MACON, Georgia (41NBC/WMGT) – As the weather changes and the days become shorter and drearier, many people may find themselves feeling less active and more depressed.
This is known as Seasonal Affective Disorder (SAD). It’s a type of depression that can be triggered by changes in seasons and weather conditions.
According to Macon resident Wayne Dobson, dreary weather can be depressing for some people.
“They might watch a movie, catch up on their shows or something like that,” he said. “Some people might just sleep in.”
Dobson has dealt with seasonal depression himself but has found ways to “beat the seasonal blues” by catching up on his writing.
“Dreary days are kind of a break from the norm,” he said. “In days like this, I enjoy writing and things like that. I like to brew a good pot of coffee and just sit back and spend the day writing.”
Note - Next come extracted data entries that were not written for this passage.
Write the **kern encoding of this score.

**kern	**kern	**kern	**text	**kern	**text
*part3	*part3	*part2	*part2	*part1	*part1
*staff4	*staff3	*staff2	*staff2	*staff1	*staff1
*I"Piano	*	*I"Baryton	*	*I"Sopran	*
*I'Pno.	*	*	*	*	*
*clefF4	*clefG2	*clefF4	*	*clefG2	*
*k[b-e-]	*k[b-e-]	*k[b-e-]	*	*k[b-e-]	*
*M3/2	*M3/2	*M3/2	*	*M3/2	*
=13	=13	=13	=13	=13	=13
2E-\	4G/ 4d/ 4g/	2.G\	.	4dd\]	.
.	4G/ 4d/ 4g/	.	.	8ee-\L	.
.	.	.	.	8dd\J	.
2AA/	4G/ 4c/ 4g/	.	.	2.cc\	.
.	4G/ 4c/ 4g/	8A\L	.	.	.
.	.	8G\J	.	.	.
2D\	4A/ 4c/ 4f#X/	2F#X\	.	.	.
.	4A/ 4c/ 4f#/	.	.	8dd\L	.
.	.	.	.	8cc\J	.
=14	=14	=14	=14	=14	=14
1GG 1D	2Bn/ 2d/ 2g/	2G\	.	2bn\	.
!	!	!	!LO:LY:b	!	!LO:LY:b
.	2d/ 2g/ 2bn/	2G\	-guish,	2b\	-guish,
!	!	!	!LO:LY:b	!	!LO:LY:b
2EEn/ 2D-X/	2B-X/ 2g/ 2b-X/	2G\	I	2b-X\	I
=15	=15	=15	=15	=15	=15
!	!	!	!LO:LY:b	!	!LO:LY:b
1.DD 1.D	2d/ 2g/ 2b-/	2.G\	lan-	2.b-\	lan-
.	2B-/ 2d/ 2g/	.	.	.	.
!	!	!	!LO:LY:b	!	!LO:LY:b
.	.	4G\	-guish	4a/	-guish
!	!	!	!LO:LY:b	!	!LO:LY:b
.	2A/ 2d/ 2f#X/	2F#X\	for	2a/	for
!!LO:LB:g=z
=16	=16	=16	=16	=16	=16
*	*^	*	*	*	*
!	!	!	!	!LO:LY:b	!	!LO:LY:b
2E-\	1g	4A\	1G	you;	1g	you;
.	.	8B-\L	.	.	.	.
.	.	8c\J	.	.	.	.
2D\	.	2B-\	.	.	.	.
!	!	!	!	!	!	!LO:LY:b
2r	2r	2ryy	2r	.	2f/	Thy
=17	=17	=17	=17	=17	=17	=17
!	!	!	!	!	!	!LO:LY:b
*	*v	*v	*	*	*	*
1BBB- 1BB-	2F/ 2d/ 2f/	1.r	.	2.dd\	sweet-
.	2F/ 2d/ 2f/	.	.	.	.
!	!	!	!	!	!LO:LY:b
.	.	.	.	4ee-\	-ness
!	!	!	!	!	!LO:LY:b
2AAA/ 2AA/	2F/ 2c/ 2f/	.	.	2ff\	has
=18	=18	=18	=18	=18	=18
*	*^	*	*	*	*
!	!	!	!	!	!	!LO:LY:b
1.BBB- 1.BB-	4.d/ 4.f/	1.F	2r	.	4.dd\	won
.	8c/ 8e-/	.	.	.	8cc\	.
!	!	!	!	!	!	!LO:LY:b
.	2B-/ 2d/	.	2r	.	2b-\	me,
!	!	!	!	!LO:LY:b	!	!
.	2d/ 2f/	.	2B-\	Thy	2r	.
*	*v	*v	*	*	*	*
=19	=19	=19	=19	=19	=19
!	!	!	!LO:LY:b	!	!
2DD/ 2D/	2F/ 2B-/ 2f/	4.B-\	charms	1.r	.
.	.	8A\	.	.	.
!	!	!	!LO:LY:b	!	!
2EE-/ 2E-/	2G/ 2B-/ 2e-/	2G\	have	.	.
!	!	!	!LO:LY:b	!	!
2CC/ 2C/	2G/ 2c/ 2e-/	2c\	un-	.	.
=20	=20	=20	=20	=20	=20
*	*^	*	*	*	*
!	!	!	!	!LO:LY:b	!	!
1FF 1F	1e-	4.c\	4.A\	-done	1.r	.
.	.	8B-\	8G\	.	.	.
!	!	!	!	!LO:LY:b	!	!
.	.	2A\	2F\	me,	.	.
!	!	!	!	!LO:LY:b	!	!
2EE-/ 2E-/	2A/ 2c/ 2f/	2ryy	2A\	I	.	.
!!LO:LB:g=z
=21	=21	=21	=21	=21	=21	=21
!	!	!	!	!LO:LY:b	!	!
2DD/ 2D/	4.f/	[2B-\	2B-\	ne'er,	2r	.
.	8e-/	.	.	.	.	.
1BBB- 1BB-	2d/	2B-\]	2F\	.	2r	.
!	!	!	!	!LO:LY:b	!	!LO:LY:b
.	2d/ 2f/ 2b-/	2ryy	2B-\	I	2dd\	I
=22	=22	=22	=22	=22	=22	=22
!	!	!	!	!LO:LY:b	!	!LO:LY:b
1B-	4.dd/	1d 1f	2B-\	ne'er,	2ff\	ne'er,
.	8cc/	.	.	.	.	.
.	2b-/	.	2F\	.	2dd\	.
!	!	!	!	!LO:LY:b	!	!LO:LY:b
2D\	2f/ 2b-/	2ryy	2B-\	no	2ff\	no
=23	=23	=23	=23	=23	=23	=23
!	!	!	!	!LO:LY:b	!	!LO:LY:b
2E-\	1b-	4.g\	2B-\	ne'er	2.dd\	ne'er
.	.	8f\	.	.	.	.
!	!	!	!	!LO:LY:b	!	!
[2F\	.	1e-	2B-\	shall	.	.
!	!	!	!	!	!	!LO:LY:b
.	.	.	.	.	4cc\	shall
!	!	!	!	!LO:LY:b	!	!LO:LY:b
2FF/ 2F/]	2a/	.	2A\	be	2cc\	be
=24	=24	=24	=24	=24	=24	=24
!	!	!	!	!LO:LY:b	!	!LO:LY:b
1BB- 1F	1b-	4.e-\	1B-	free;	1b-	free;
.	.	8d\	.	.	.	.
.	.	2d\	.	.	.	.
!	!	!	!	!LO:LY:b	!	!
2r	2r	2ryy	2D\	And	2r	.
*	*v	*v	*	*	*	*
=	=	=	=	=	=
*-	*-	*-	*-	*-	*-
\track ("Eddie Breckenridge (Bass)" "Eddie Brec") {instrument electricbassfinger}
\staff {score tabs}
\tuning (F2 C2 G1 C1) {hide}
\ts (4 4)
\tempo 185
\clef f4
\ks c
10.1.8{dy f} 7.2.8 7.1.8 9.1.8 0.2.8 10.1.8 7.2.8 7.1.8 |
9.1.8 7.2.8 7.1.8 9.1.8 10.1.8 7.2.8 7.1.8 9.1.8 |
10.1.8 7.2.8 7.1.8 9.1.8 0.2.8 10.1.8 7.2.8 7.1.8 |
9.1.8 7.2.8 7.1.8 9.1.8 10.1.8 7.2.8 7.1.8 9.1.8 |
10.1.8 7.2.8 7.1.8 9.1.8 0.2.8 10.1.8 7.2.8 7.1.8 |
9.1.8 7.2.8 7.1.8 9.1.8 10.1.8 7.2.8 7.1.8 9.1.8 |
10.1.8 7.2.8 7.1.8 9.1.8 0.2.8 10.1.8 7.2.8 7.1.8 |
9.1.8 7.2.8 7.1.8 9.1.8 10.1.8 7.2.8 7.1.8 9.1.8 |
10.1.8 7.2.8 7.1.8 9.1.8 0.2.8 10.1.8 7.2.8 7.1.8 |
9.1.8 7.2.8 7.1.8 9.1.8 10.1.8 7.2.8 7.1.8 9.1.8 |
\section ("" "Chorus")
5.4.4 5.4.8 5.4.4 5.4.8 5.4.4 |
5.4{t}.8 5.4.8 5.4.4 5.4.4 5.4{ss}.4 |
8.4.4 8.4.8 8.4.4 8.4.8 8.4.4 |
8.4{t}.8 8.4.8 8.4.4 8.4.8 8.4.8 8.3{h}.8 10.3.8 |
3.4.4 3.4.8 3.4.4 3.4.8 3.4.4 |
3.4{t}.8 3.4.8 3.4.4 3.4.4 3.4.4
According to Licensed Marriage and Family Therapist at Piedmont Macon Behavioral Health, Bruce Conn, SAD is caused by having less sunlight during certain weather changes. He suggests one of the best things to do is find a way to stay active while being indoors.
“Having some structure and finding ways to be productive,” Conn said. “I’m going to do this morning, I’m going to do this and I’m going to do this. You know, I’m going to spend time with this friend and tonight I’m going to bed on time. That sort of normal structure will help pull us through this dreary time.”
Another way to help counter the effects of SAD is through light therapy. This involves exposing yourself to bright light for a specific amount of time each day. This can help lift your mood and improve brain function.
Productive activities such as coloring and mind games can also help counteract symptoms of depression.
“What we need to do is work against that,” Conn said. “So call the friend, do the chore, do the fun thing, and that may be as simple as coloring or Sudoku or whatever may be fun for you.”
For more tips, contact your primary care physician.